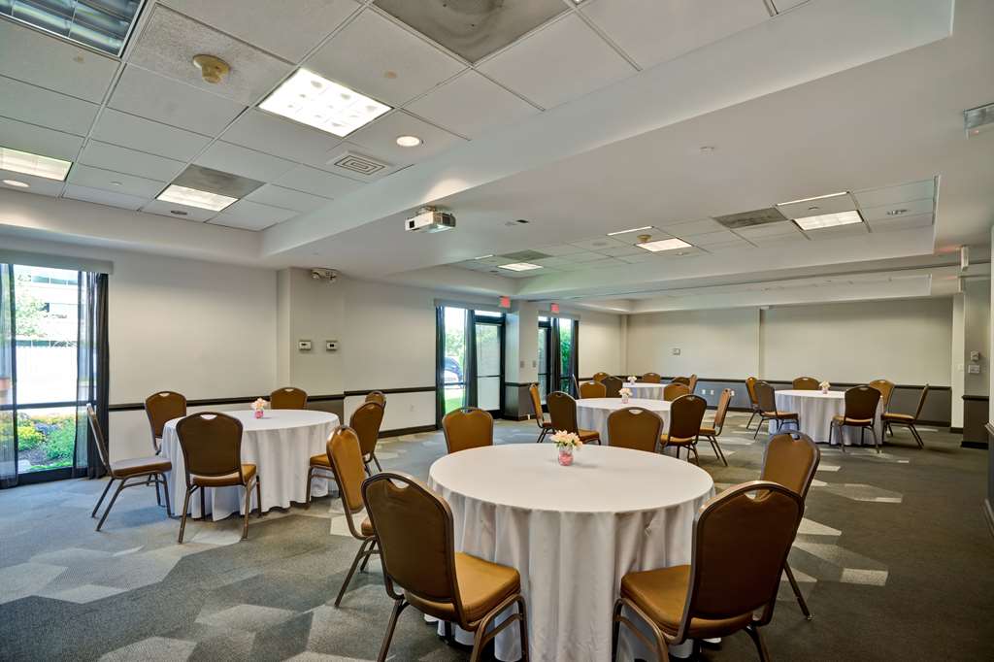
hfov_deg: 96.8
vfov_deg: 73.7
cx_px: 497
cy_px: 331
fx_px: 442
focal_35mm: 16
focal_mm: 16
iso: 200
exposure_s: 1/8
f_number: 8
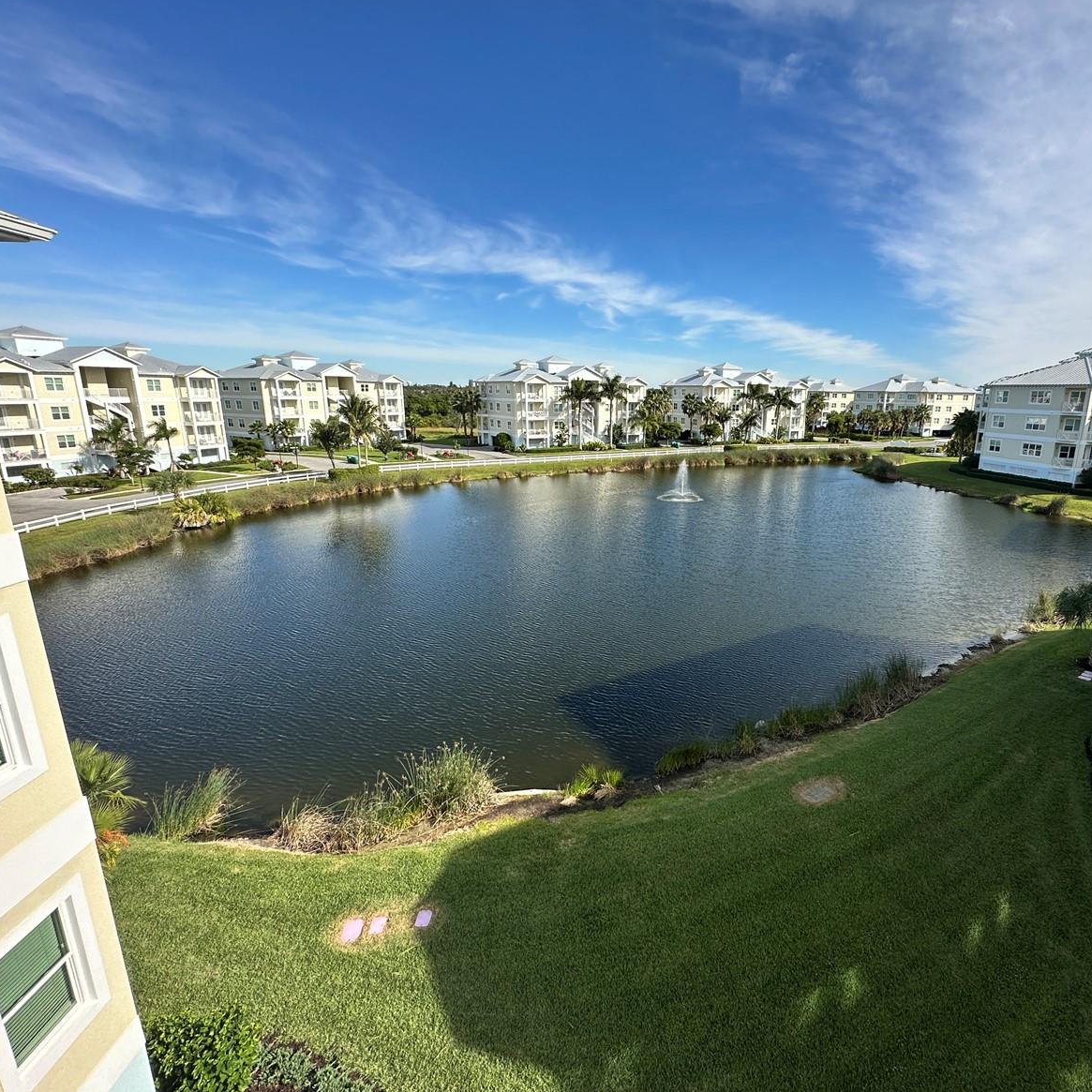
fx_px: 607
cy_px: 539
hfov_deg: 83.2
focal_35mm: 17
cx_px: 640
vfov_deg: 84.0
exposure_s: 1/1490
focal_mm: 2.22
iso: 50
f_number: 2.2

──────────────────────────────

## WHAT YOU ARE ASKED TO DO:
Retype the data above exactly. Do not carry over any images.

## ANSWER AREA:
hfov_deg: 96.8
vfov_deg: 73.7
cx_px: 497
cy_px: 331
fx_px: 442
focal_35mm: 16
focal_mm: 16
iso: 200
exposure_s: 1/8
f_number: 8
fx_px: 607
cy_px: 539
hfov_deg: 83.2
focal_35mm: 17
cx_px: 640
vfov_deg: 84.0
exposure_s: 1/1490
focal_mm: 2.22
iso: 50
f_number: 2.2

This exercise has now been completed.